TEXTO FUENTE →

Presentaremos durante la Cuaresma 2023, estas reflexiones de José Luis Martín Descalzo sobre los momentos de la vida de Jesús hacia su Muerte y Resurrección…
José Luis Martín Descalzo
Toda predicación cristiana empieza por la cruz. Así lo entendió san Pedro en aquella mañana de pentecostés, en la hora del fuego. Estaban aún los apóstoles desconcertados ante los muchos y vertiginosos acontecimientos que en pocos días les había tocado vivir, cuando el fuego de Dios descendió sobre sus cabezas y sus almas y, de repente, lo entendieron todo: la vida y la muerte, la resurrección y la esperanza. Fue entonces cuando se dieron verdaderamente cuenta de quién había estado entre ellos y por qué había muerto y también por qué la muerte era incapaz de conservarlo entre sus garras. El Espíritu santo se les subió a la cabeza como un vino de muchos grados. Y entendieron que tenían que comenzar a gritar por todas partes el nombre de Jesús.

MATERIAL EXTRAÍDO →
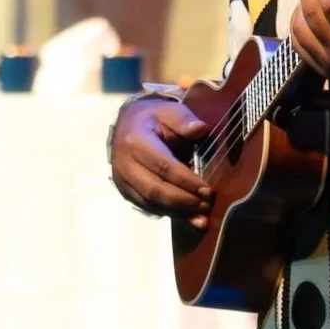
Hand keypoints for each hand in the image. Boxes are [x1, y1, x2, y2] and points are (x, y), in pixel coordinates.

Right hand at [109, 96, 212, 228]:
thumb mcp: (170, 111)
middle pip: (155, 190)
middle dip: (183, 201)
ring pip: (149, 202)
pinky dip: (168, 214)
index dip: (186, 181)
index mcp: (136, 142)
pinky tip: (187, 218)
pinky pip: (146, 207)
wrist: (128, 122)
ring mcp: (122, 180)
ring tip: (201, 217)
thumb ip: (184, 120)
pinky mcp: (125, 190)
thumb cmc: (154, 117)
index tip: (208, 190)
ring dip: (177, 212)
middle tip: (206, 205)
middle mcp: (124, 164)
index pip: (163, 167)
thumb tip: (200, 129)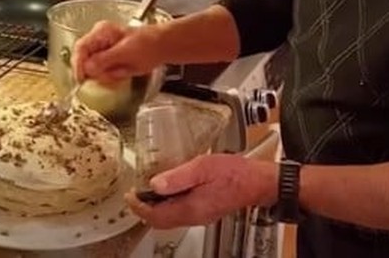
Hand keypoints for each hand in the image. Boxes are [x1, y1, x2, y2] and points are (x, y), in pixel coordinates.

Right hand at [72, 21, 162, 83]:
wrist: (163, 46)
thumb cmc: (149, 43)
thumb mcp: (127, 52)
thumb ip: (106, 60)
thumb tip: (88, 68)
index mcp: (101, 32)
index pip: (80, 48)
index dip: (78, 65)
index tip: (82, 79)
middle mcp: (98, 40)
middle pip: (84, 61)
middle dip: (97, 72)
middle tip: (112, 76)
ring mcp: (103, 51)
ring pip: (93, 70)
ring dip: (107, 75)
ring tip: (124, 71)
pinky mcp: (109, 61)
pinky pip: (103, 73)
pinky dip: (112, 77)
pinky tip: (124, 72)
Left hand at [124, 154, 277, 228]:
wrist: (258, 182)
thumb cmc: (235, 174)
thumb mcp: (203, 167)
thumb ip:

...

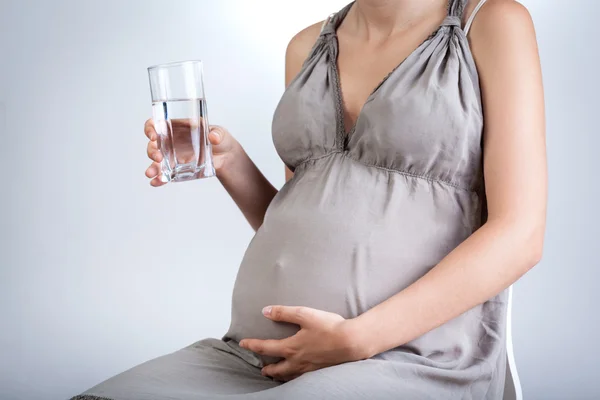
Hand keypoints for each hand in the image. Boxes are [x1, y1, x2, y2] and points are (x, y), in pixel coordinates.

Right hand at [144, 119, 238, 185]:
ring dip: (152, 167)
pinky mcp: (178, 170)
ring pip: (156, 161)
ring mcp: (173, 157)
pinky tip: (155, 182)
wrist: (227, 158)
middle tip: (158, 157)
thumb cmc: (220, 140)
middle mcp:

DESCRIPCIÓN DEL PROBLEMA →
Responde con base en el texto fuente:
(a) ¿Durante qué Cuaresma se presentarán las reflexiones?
(b) ¿Por dónde empieza toda predicación cristiana?
(c) ¿A qué se compara el Espíritu santo cuando se les subió a la cabeza a los apóstoles?

SALIDA ESPERADA →
(a) Durante la Cuaresma 2023.
(b) Por la cruz.
(c) A un vino de muchos grados.